De kleine Italiaans voor Dummies zet de verschillende Italiaanse eetgelegenheden voor je op een rijtje, zodat je goed beslagen ten ijs komt:
‘Voordat je in Italië je honger gaat stillen, moet je bepalen waar je dat gaat doen. Het grote aanbod restaurants in Italie maakt de keuze er niet makkelijker op. Je kunt kiezen uit:
√ bar (bar): een Italiaanse bar met allerlei drankjes en kleine hapjes.
√ paninoteca (pa-nie-no-te-ka): hier kun je allerlei warme en koude broodjes krijgen.
√ osteria (os-te-rie-ja): een kleine eetgelegenheid waar je een eenvoudige, maar smakelijke hap kunt krijgen. De prijzen zijn meestal laag.
√ trattoria (trat-to-rie-ja): een trattoria houdt het midden tussen een osteria en een restaurant. De prijzen zijn gemiddeld.
√ taverna (ta-ver-na): de kwaliteit van het eten en drinken is iets lager dan in een trattoria.
√ ristorante (ries-to-ran-te): Italië kent uitstekende restaurants, maar de prijzen variëren nogal. De beste strategie: bekijk eerst de prijzen en beslis daarna.
√ pizzeria (piet-tse-rie-ja): de meeste verkopen veel verschillende pizza’s. Pizza’s zijn altijd goed in Italië. Je kunt hier ook pasta en salade krijgen.

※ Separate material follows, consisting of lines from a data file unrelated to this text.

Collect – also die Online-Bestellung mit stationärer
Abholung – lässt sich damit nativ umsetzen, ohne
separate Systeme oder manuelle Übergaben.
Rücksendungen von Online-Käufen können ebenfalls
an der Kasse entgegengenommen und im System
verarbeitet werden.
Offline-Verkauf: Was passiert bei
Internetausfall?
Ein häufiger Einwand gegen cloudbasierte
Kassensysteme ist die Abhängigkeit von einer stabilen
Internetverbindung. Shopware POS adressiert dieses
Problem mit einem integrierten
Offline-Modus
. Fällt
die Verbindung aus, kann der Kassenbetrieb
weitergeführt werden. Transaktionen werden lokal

√ tavola calda (ta-vo-la kal-da): een soort fastfoodrestaurant of afhaalrestaurant, waar je warme gerechten kunt krijgen.’

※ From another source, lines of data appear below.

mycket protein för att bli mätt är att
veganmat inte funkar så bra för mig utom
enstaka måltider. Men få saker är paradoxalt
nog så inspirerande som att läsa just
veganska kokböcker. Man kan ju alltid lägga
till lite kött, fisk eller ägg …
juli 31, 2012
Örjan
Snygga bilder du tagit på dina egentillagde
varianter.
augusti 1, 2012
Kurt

Tja, hier moet ik als Italiëkenner toch even ingrijpen in de tekst van De kleine Italiaans voor dummies. Vooral bij de pizzeria. De echte Italiaanse pizzeria verkoopt namelijk maar een paar soorten pizza: de margherita, de marinara en soms nog een variant als extra margherita (met extra mozzarella). Dus vergeet al die pizzavariëteiten; dat doen ze puur voor de toeristen. En dus eigenlijk ook geen pasta en salade. Bovendien: bij pizza drink je cola of bier, een uitgebreidere keuze is er vaak niet.